▶ [To-do item]
Only the lines below, from the one with "X376030Y448400D02*X648430D01*" through the one with "X469030Y483500D02*Y458900D01*", are to be written out, exactly.

[Electronics source listings]
____________________

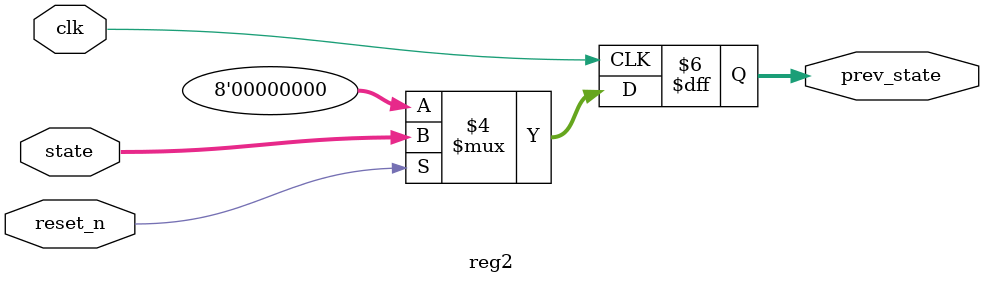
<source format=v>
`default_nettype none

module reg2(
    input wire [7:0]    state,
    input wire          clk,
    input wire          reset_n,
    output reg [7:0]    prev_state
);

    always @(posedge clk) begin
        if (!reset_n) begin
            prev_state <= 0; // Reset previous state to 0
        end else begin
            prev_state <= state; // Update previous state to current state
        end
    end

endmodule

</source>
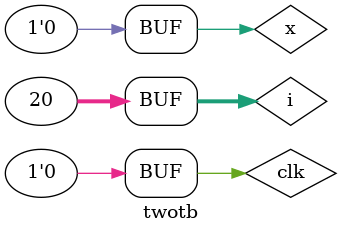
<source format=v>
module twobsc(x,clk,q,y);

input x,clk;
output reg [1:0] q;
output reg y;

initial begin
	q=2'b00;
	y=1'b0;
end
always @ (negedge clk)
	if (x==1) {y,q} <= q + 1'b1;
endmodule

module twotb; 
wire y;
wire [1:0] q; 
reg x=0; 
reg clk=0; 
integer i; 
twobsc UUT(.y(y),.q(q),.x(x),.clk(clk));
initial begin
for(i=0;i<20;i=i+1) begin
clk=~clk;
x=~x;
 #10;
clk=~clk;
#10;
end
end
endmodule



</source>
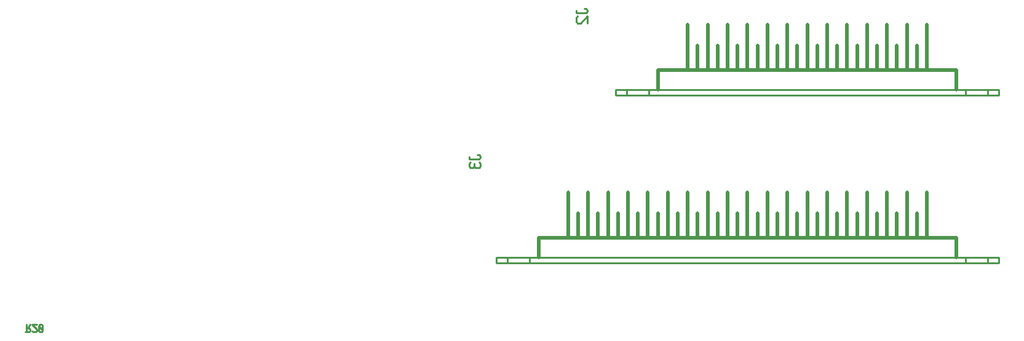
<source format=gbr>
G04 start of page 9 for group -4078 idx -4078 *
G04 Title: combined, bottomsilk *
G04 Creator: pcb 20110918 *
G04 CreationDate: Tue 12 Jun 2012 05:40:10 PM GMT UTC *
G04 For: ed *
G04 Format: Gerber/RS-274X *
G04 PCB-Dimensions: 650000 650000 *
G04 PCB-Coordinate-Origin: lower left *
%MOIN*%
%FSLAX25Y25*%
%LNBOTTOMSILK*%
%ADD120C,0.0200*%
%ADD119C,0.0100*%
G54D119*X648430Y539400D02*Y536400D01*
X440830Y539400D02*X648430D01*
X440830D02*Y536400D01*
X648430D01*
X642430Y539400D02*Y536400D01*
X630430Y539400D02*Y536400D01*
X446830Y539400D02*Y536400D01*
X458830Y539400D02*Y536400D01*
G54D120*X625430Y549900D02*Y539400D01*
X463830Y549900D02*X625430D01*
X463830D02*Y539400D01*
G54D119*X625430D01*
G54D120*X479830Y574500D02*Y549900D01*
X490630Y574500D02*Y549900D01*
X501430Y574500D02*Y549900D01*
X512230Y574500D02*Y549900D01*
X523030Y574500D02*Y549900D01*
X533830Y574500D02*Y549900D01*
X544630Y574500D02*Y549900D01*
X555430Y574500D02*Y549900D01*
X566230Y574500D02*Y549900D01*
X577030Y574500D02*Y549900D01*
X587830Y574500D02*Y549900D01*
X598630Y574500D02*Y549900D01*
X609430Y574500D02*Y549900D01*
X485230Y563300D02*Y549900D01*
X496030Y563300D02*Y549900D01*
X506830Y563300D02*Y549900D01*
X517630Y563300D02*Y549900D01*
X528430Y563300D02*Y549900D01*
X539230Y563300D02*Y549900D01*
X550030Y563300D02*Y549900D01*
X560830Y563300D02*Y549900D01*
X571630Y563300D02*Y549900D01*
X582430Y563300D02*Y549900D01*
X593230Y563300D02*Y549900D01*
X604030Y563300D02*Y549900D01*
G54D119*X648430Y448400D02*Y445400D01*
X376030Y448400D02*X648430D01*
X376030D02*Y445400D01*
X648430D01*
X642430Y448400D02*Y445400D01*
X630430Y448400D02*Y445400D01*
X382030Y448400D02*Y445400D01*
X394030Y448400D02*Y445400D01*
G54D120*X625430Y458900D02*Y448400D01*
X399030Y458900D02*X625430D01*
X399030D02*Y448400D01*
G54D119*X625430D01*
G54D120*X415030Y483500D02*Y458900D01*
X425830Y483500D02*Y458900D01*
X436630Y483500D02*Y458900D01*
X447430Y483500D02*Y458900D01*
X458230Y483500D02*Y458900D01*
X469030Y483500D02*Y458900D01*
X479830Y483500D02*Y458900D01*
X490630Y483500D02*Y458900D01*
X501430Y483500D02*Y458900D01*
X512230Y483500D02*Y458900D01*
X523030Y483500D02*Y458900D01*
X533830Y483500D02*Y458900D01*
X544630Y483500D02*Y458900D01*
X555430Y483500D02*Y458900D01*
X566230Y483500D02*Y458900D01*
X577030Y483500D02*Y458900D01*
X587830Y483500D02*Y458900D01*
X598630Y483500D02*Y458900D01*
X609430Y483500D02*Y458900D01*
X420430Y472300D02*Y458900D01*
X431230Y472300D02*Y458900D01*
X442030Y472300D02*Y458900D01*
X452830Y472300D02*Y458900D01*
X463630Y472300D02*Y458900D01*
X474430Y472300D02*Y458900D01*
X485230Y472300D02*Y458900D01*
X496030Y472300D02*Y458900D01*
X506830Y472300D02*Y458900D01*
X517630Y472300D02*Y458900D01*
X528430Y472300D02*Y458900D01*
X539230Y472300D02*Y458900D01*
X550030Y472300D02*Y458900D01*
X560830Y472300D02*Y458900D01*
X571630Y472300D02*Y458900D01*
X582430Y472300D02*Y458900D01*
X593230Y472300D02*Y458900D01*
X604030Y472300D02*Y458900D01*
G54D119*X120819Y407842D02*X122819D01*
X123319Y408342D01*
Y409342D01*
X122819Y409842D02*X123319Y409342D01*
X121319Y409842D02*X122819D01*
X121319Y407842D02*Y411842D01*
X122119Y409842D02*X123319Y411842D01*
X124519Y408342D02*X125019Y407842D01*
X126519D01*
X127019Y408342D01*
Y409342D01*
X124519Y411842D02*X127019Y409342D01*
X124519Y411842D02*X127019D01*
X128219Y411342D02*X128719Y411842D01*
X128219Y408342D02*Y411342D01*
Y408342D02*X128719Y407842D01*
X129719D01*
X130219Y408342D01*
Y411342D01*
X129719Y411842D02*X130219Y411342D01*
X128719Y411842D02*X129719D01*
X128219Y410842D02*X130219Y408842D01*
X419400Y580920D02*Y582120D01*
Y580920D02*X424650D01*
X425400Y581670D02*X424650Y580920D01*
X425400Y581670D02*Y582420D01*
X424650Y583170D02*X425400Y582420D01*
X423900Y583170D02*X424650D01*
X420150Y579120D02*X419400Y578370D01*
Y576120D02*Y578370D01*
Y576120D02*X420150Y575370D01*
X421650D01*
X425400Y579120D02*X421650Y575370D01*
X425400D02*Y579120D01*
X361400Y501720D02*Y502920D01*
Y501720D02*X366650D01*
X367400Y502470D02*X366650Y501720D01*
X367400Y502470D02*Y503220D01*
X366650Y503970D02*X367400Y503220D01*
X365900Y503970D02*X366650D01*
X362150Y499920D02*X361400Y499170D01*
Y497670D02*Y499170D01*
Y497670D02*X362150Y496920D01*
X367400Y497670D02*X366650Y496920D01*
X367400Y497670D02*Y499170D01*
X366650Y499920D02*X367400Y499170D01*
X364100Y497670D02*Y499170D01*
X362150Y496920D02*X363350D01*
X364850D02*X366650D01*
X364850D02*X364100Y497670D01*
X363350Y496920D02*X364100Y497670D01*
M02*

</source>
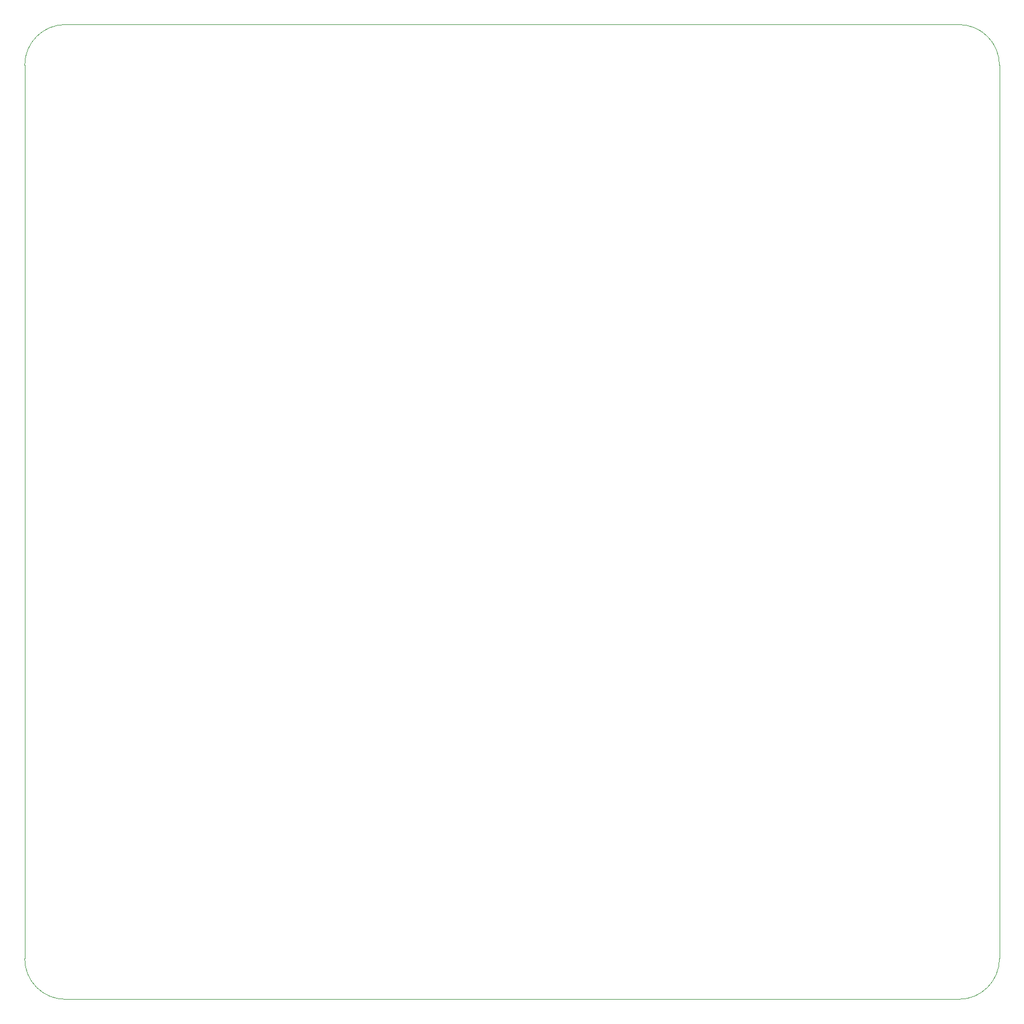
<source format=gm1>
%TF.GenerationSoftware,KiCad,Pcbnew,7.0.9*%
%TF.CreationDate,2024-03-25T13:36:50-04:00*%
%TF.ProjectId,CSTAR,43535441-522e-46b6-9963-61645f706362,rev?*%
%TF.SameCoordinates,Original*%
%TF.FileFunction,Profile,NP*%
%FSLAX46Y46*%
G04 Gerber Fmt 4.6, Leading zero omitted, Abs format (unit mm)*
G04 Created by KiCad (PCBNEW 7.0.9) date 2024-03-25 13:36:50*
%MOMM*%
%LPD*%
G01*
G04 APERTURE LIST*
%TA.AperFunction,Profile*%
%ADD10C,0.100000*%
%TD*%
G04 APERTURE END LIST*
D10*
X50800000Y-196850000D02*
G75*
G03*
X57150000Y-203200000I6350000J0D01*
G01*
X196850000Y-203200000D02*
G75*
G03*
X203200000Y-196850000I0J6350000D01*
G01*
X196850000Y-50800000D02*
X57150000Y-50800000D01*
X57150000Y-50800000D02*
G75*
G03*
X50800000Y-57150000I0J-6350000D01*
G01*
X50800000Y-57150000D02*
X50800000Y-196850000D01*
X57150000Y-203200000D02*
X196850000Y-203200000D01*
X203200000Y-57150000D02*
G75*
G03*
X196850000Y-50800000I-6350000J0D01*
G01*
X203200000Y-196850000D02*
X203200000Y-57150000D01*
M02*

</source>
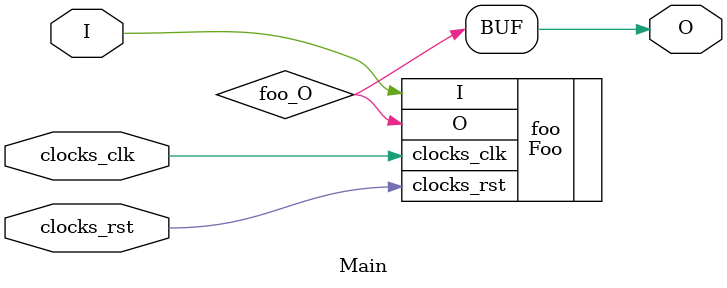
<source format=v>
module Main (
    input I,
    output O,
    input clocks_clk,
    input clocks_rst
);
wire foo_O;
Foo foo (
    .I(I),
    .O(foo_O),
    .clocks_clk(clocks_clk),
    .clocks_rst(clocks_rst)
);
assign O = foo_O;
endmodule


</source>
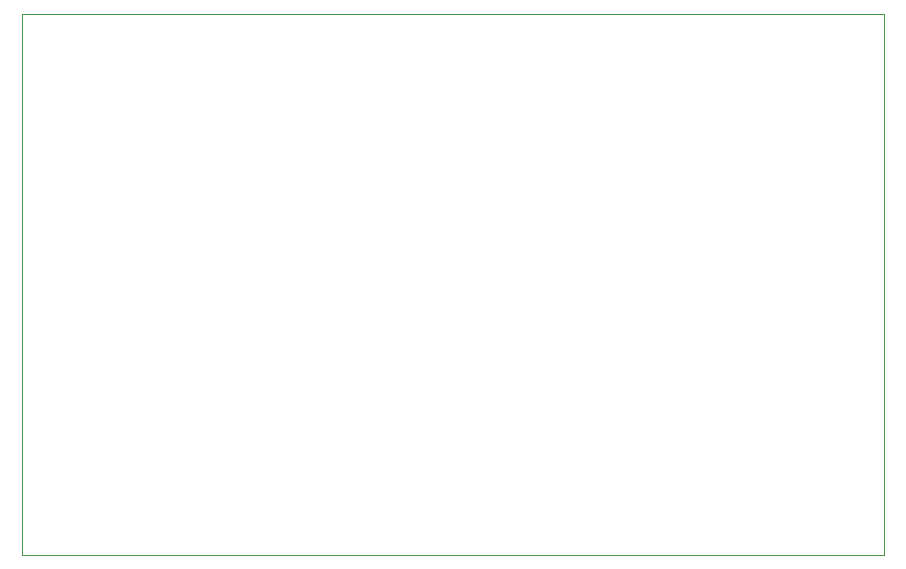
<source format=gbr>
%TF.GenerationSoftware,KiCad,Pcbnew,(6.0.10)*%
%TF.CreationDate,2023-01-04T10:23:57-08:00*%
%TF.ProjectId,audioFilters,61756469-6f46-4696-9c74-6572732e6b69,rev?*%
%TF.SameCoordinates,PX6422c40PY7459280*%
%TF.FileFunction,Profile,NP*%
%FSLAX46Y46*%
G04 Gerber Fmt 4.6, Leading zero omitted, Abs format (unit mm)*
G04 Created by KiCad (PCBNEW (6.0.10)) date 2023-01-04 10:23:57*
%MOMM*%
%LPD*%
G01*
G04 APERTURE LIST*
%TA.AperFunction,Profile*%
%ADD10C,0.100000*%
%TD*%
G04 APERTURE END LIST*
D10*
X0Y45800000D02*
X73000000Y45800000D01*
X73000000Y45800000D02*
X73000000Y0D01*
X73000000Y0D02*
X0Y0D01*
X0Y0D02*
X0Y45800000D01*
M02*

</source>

____________________

▶ [Your response]
X376030Y448400D02*X648430D01*
X376030D02*Y445400D01*
X648430D01*
X642430Y448400D02*Y445400D01*
X630430Y448400D02*Y445400D01*
X382030Y448400D02*Y445400D01*
X394030Y448400D02*Y445400D01*
G54D120*X625430Y458900D02*Y448400D01*
X399030Y458900D02*X625430D01*
X399030D02*Y448400D01*
G54D119*X625430D01*
G54D120*X415030Y483500D02*Y458900D01*
X425830Y483500D02*Y458900D01*
X436630Y483500D02*Y458900D01*
X447430Y483500D02*Y458900D01*
X458230Y483500D02*Y458900D01*
X469030Y483500D02*Y458900D01*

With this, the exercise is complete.